1. Player 1 picks a point on the map x1,y1
2. Player 2 picks a point on the map x2,y2 and a condition 'player 1's point will be in the triangle formed by x1,y1 x2,y2 and x3,y3'
3. Player 1 picks a point on the map x3,y3 for which at least one his points falls inside the triangle

The condition in step 2 may also be 'player 1's point will not be in the triangle formed by x1,y1 x2,y2 and x3,y3'.

Player 2 will try to pick a point and a condition such that he can confirm that Player 1's point is not one of his K points.

The players may have to play this triangle game many rounds in order to verify a point.

This problem is based on the DARPA Network Challenge

N items=10 red balloons
map=the continental United States
prize=$40,000 
distance error of E < 1.0 mile

Answer 1

I think part of the problem you are having finding a solution is that you are using the wrong name for this concept. While it is indeed closely related to the idea of a zero knowledge proof, this type of protocol, accepting input from multiple parties, is known as either Secure Function Evaluation or Secure Multi-Party Computation.

## GIVEN INFORMATION
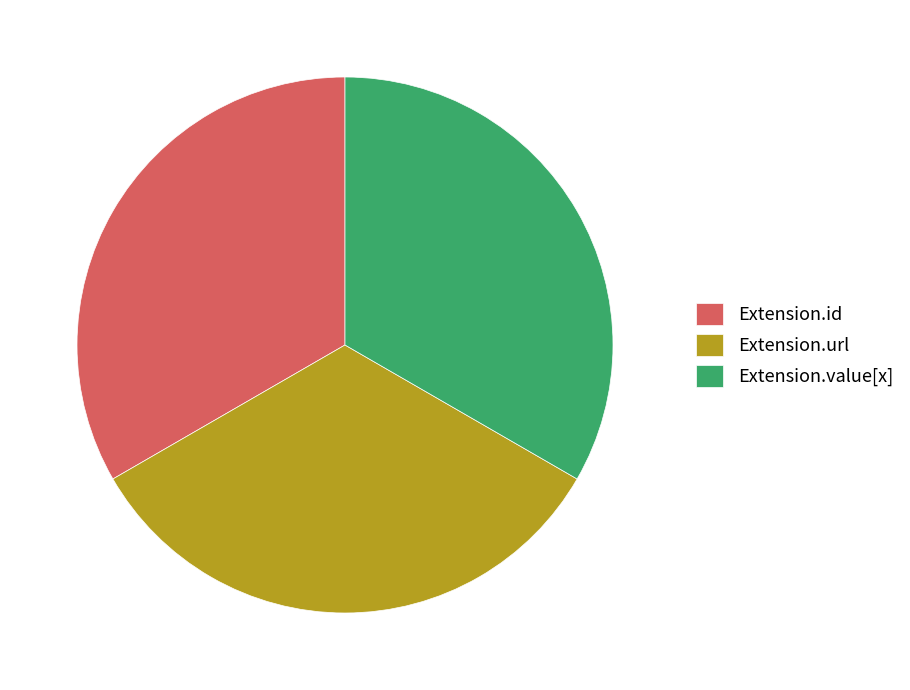

Is it true that Extension.url is 33% of the pie?

True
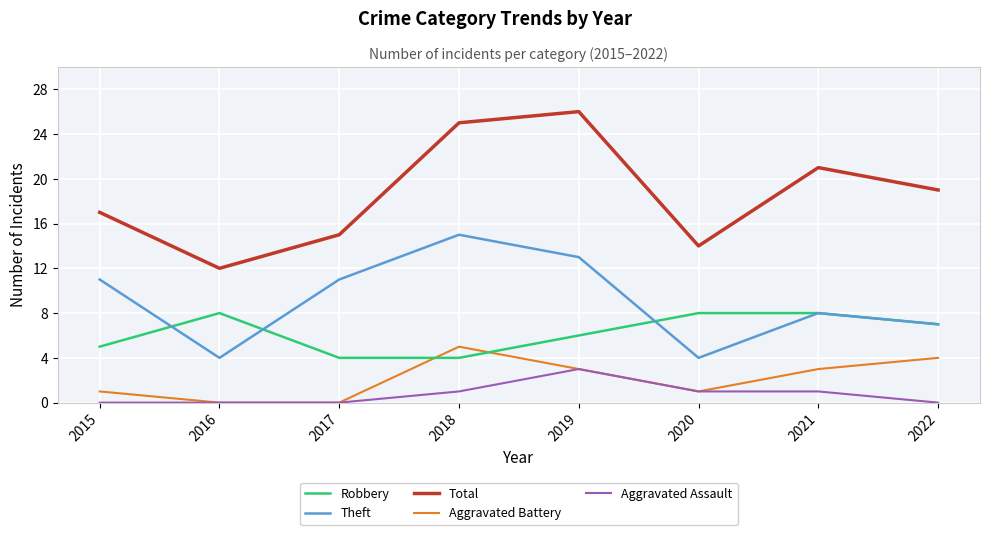

What is the total value across all series at 2021?

41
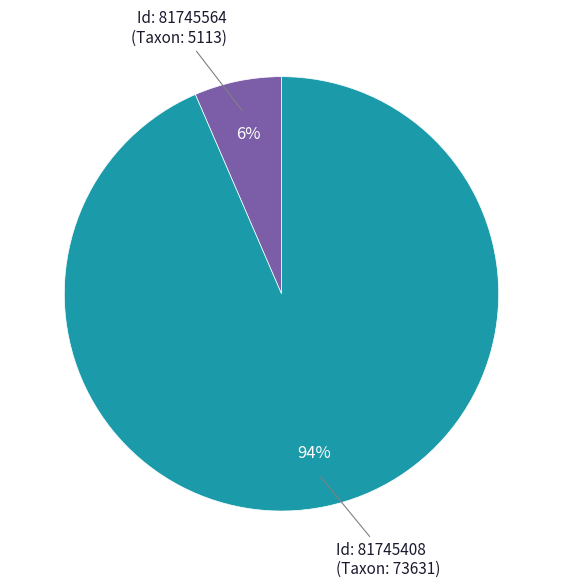

Which has a higher value, Id: 81745564 (Taxon: 5113) or Id: 81745408 (Taxon: 73631)?

Id: 81745408 (Taxon: 73631)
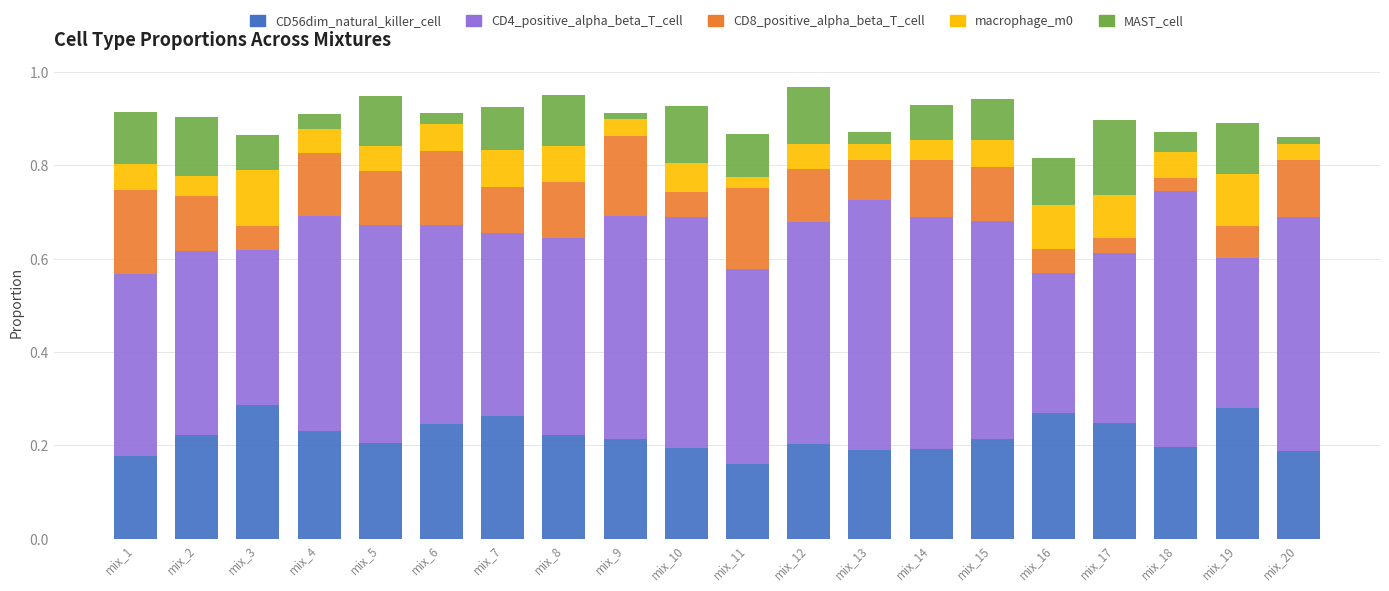

The value of CD56dim_natural_killer_cell at mix_8 is 0.4. True or false?

False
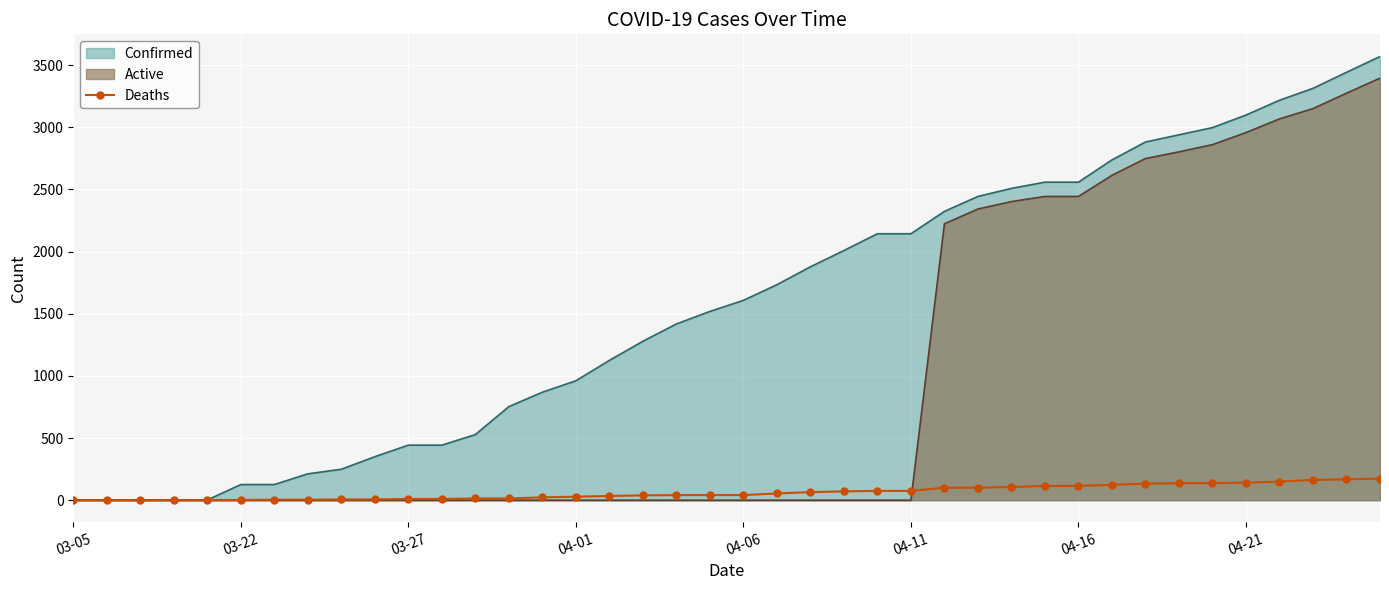

True or false: the data shows 100 at 26.

True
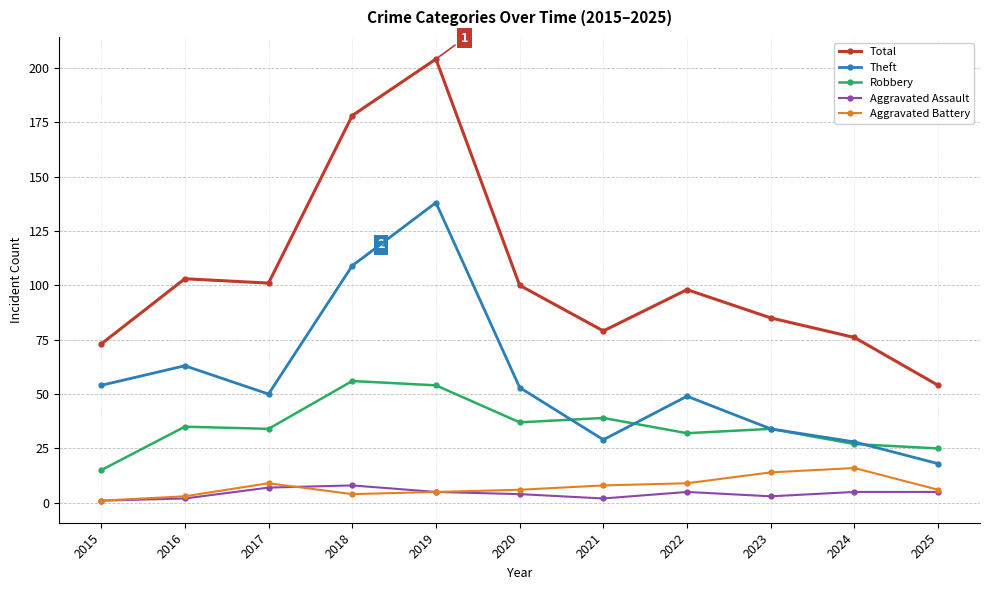

Which series ends up on top after the final intersection of Robbery and Theft?

Robbery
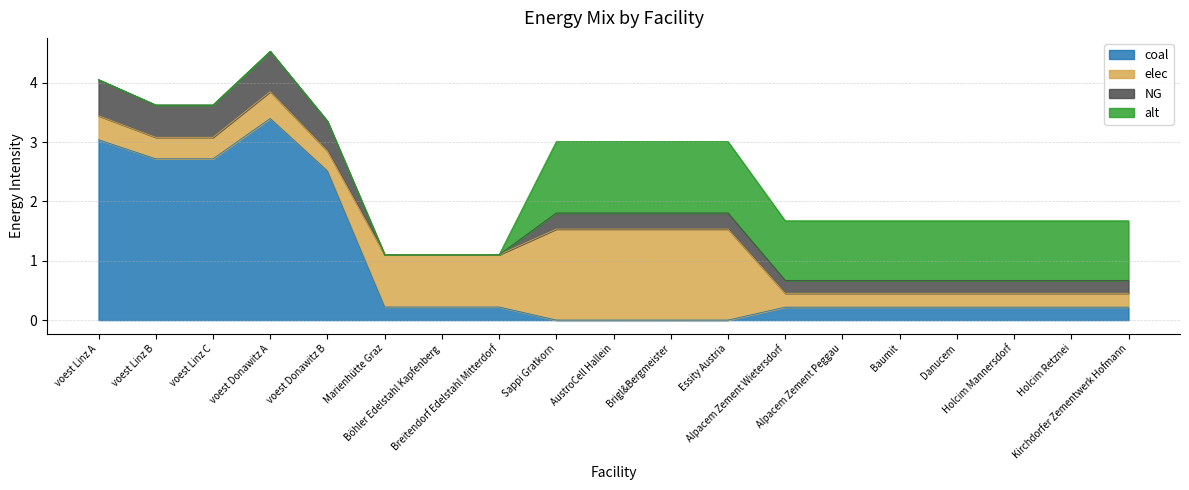

How many times do coal and NG cross each other?

1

## YOUR ASSIGNMENT
Reproduce the part of the triangle-game thread starting with "I think part" and going on through "Secure Multi-Party Computation.", word for word.

## SOLUTION FOR THIS EXERCISE
I think part of the problem you are having finding a solution is that you are using the wrong name for this concept. While it is indeed closely related to the idea of a zero knowledge proof, this type of protocol, accepting input from multiple parties, is known as either Secure Function Evaluation or Secure Multi-Party Computation.